It’s my experience that the majority of factory-farmed poultry in our country today tastes very little like anything at all. There’s a vague, savory meatiness, sure. But a distinctive flavor? It seems to me the only flavor you get out of your average grocery store chicken is what you put in to it, like a heavy marinade and lots of salt, and hopefully a really good sear on the outside to get the tasty crispy crust. This is made worse by the typical American’s fat phobia driving the purchase of skinless chicken (where much of any chicken’s flavor resides).

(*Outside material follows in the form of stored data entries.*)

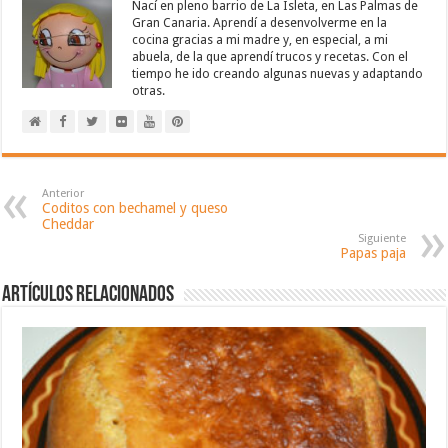
Nací en pleno barrio de La Isleta, en Las Palmas de
Gran Canaria. Aprendí a desenvolverme en la
cocina gracias a mi madre y, en especial, a mi
abuela, de la que aprendí trucos y recetas. Con el
tiempo he ido creando algunas nuevas y adaptando
otras.
Anterior
Coditos con bechamel y queso
Cheddar
Siguiente
Papas paja
Artículos relacionados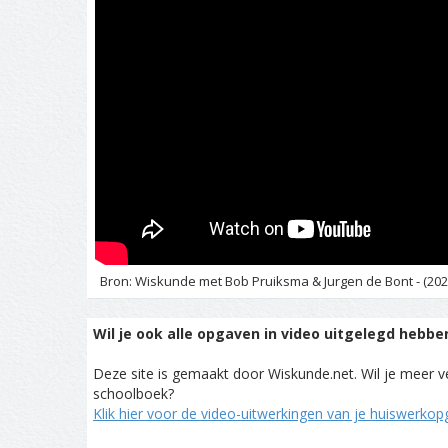
Bron: Wiskunde met Bob Pruiksma & Jurgen de Bont - (202
Wil je ook alle opgaven in video uitgelegd hebbe
Deze site is gemaakt door Wiskunde.net. Wil je meer ve
schoolboek?
Klik hier voor de video-uitwerkingen van je huiswerko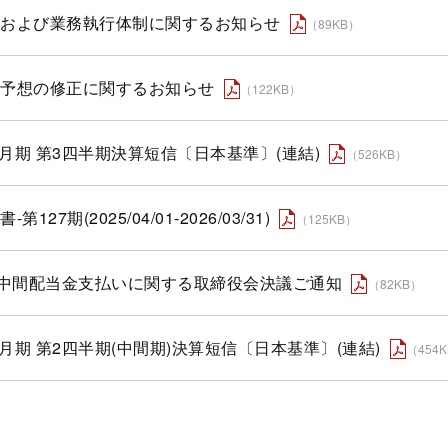
および業務執行体制に関するお知らせ
（89KB）
予想の修正に関するお知らせ
（122KB）
年3月期 第3四半期決算短信〔日本基準〕(連結)
（526KB）
第127期(2025/04/01-2026/03/31)
（125KB）
期中間配当金支払いに関する取締役会決議ご通知
（82KB）
年3月期 第2四半期(中間期)決算短信〔日本基準〕(連結)
（454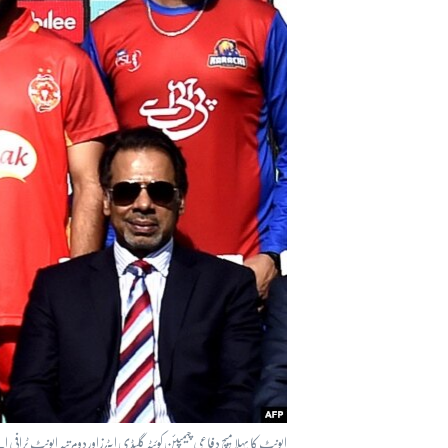
آرٹ
آزادیٔ صحافت
سائنس و ٹیکنالوجی
صحت
دلچسپ و عجیب
ویڈیوز
آڈیو
اسپیشل کوریج
اداریہ
ایونٹ کا پہلا میچ دفاعی چیمپئن کوئٹہ گلیڈی ایٹرز اور دو مرتبہ ایونٹ ٹراف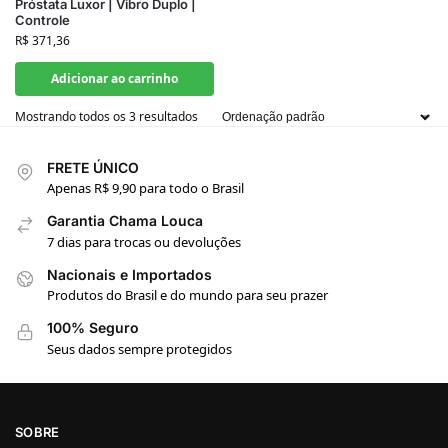
Próstata Luxor | Vibro Duplo |
Controle
R$
371,36
Adicionar ao carrinho
Mostrando todos os 3 resultados
FRETE ÚNICO
Apenas R$ 9,90 para todo o Brasil
Garantia Chama Louca
7 dias para trocas ou devoluções
Nacionais e Importados
Produtos do Brasil e do mundo para seu prazer
100% Seguro
Seus dados sempre protegidos
SOBRE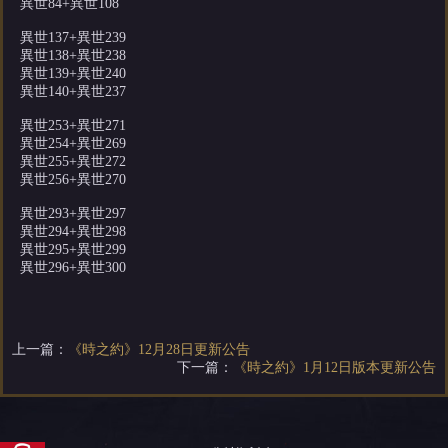
異世84+異世108
異世137+異世239
異世138+異世238
異世139+異世240
異世140+異世237
異世253+異世271
異世254+異世269
異世255+異世272
異世256+異世270
異世293+異世297
異世294+異世298
異世295+異世299
異世296+異世300
上一篇：
《時之約》12月28日更新公告
下一篇：
《時之約》1月12日版本更新公告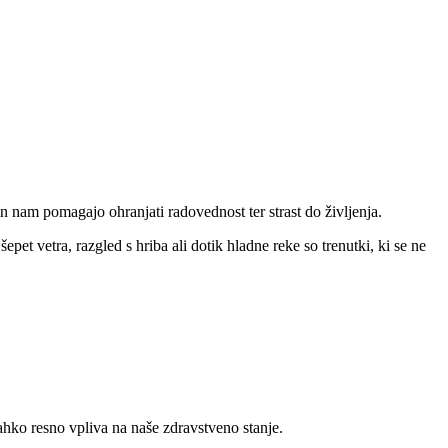
n nam pomagajo ohranjati radovednost ter strast do življenja.
et vetra, razgled s hriba ali dotik hladne reke so trenutki, ki se ne
ahko resno vpliva na naše zdravstveno stanje.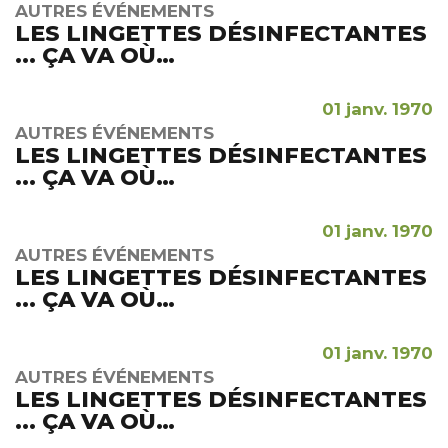
AUTRES ÉVÉNEMENTS
LES LINGETTES DÉSINFECTANTES
... ÇA VA OÙ…
01 janv. 1970
AUTRES ÉVÉNEMENTS
LES LINGETTES DÉSINFECTANTES
... ÇA VA OÙ…
01 janv. 1970
AUTRES ÉVÉNEMENTS
LES LINGETTES DÉSINFECTANTES
... ÇA VA OÙ…
01 janv. 1970
AUTRES ÉVÉNEMENTS
LES LINGETTES DÉSINFECTANTES
... ÇA VA OÙ…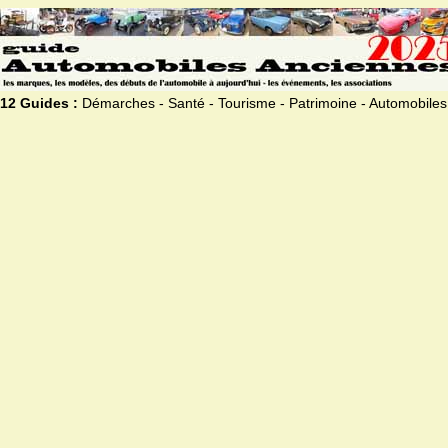
12 Guides :
Démarches - Santé - Tourisme - Patrimoine - Automobiles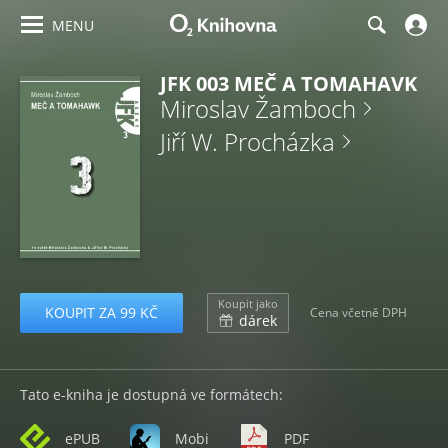
MENU
JFK 003 MEČ A TOMAHAVK
Miroslav Žamboch
Jiří W. Procházka
Koupit jako
KOUPIT ZA 99 KČ
Cena včetně DPH
dárek
Tato e-kniha je dostupná ve formátech:
ePUB
Mobi
PDF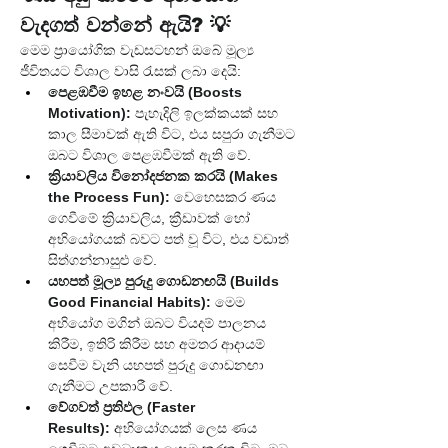
වැදගත් වන්නේ ඇයි? 💡
මෙම ප්‍රායෝගික වැඩසටහන් ඔබේ මූල්‍ය 
ජීවිතයට විශාල වාසි රැසක් ලබා දෙයි:
පෙළඹවීම ඉහළ නංවයි (Boosts 
Motivation):
 පැහැදිලි ඉලක්කයක් සහ 
කාල සීමාවක් ඇති විට, එය සපුරා ගැනීමට 
ඔබට විශාල පෙළඹවීමක් ඇති වේ.
ක්‍රියාවලිය විනෝදජනක කරයි (Makes 
the Process Fun):
 වෙහෙසකර ණය 
ගෙවීමේ ක්‍රියාවලිය, ක්‍රීඩාවක් හෝ 
අභියෝගයක් බවට පත් වූ විට, එය වඩාත් 
සිත්ගන්නාසුළු වේ.
යහපත් මූල්‍ය පුරුදු ගොඩනඟයි (Builds 
Good Financial Habits):
 මෙම 
අභියෝග මගින් ඔබට වියදම් පාලනය 
කිරීම, ඉතිරි කිරීම සහ අමතර ආදායම් 
සෙවීම වැනි යහපත් පුරුදු ගොඩනඟා 
ගැනීමට උපකාරී වේ.
වේගවත් ප්‍රතිඵල (Faster 
Results):
 අභියෝගයක් ලෙස ණය 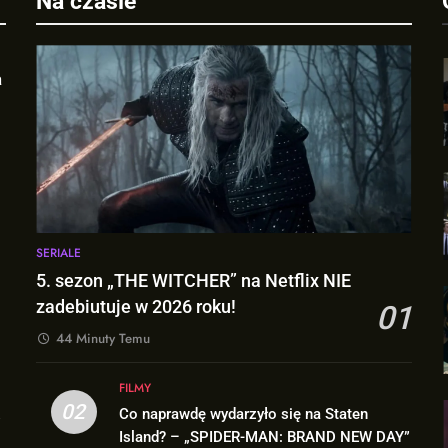
Na czasie
a
SERIALE
5. sezon „THE WITCHER” na Netflix NIE
zadebiutuje w 2026 roku!
01
44 Minuty Temu
FILMY
02
Co naprawdę wydarzyło się na Staten
Island? – „SPIDER-MAN: BRAND NEW DAY”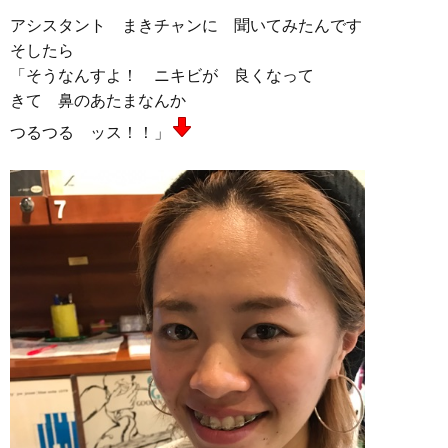
アシスタント まきチャンに 聞いてみたんです
そしたら
「そうなんすよ！ ニキビが 良くなって
きて 鼻のあたまなんか
つるつる ッス！！」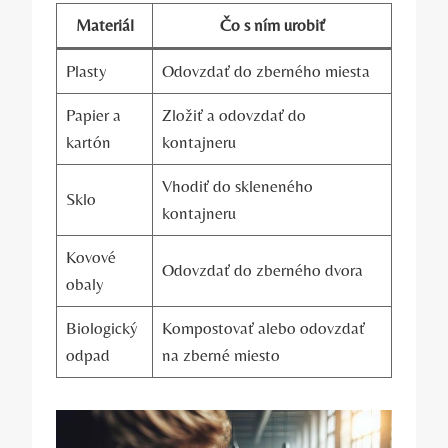
Materiál
Čo s ním urobiť
Plasty
Odovzdať do zberného miesta
Papier a
Zložiť a odovzdať do
kartón
kontajneru
Vhodiť do skleneného
Sklo
kontajneru
Kovové
Odovzdať do zberného dvora
obaly
Biologický
Kompostovať alebo odovzdať
odpad
na zberné miesto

Well as many of you know, I don’t really buy meat from the grocery store anymore. I get my cuts from the butcher, and I’ve found that even their skinless chicken thighs have a distinctive flavor that I don’t recall from my childhood. Last night I cooked up a fairly quick and easy dinner: I chopped up four slices of hand-crafted peppercorn maple bacon (also from the butcher) and fried the bits until crispy. Reserving the bacon and draining most (but not all) of the grease, I seared the salted thighs on both sides cooking them all the way through. I cooked up some cheese tortellini (some new brand imported from Italy, the name escapes me, but they’re GREAT), and threw them, the bacon, and the chicken (now chopped up) into the frying pan to stir together with roasted garlic Alfredo sauce. I freshly grated some Parmigiana over the whole thing to finish.
There are several strong flavors in that dish when you think about it – garlic, salty bacon, a sharp grated cheese – but the chicken stood out. I noticed a flavor and aroma which reminded me of good scrambled eggs. Through the many components of my dish – some which might threaten to dominate the palette – the poultry could not be ignored.
And do you know what? It tasted like chicken.